***** THE INPUT

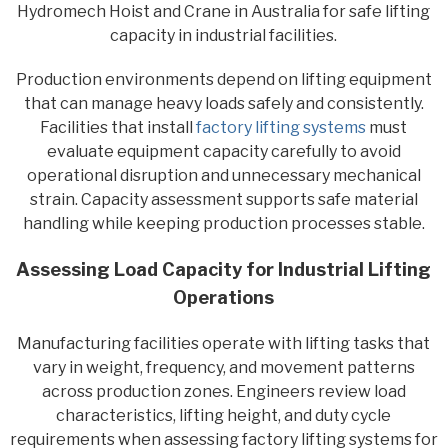
Hydromech Hoist and Crane in Australia for safe lifting
capacity in industrial facilities.
Production environments depend on lifting equipment
that can manage heavy loads safely and consistently.
Facilities that install
factory lifting systems
must
evaluate equipment capacity carefully to avoid
operational disruption and unnecessary mechanical
strain. Capacity assessment supports safe material
handling while keeping production processes stable.
Assessing Load Capacity for Industrial Lifting
Operations
Manufacturing facilities operate with lifting tasks that
vary in weight, frequency, and movement patterns
across production zones. Engineers review load
characteristics, lifting height, and duty cycle
requirements when assessing factory lifting systems for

**********

BRIEF: Every line from the one that contains "capacity in industrial facilities." down to and including the last line of the records above must be set down exactly, with nothing else.

SOLUTION TO THE EXERCISE:
capacity in industrial facilities.
Production environments depend on lifting equipment
that can manage heavy loads safely and consistently.
Facilities that install
factory lifting systems
must
evaluate equipment capacity carefully to avoid
operational disruption and unnecessary mechanical
strain. Capacity assessment supports safe material
handling while keeping production processes stable.
Assessing Load Capacity for Industrial Lifting
Operations
Manufacturing facilities operate with lifting tasks that
vary in weight, frequency, and movement patterns
across production zones. Engineers review load
characteristics, lifting height, and duty cycle
requirements when assessing factory lifting systems for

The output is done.